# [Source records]
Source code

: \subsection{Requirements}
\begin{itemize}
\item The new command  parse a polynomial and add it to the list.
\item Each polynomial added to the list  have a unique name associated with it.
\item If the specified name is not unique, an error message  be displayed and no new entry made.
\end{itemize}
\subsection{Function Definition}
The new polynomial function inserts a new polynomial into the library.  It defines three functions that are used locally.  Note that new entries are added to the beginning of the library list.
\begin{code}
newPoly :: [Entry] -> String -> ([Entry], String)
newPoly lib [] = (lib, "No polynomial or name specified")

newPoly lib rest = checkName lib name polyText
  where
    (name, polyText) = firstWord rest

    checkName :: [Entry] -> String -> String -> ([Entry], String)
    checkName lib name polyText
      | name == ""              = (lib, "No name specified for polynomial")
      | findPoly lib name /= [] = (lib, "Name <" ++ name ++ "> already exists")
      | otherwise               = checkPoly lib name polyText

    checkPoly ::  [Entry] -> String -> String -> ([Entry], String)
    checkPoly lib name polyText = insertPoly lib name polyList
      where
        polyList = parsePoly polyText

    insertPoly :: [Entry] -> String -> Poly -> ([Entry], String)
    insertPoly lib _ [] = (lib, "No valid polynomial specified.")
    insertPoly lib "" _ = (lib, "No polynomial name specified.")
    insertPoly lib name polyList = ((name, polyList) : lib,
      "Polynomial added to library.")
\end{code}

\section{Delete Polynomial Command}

# [Task to complete]
Set down, exactly as they appear, the line holding "newPoly lib []" and every line after it until the records end.

# [Solved problem]
newPoly lib [] = (lib, "No polynomial or name specified")

newPoly lib rest = checkName lib name polyText
  where
    (name, polyText) = firstWord rest

    checkName :: [Entry] -> String -> String -> ([Entry], String)
    checkName lib name polyText
      | name == ""              = (lib, "No name specified for polynomial")
      | findPoly lib name /= [] = (lib, "Name <" ++ name ++ "> already exists")
      | otherwise               = checkPoly lib name polyText

    checkPoly ::  [Entry] -> String -> String -> ([Entry], String)
    checkPoly lib name polyText = insertPoly lib name polyList
      where
        polyList = parsePoly polyText

    insertPoly :: [Entry] -> String -> Poly -> ([Entry], String)
    insertPoly lib _ [] = (lib, "No valid polynomial specified.")
    insertPoly lib "" _ = (lib, "No polynomial name specified.")
    insertPoly lib name polyList = ((name, polyList) : lib,
      "Polynomial added to library.")
\end{code}

\section{Delete Polynomial Command}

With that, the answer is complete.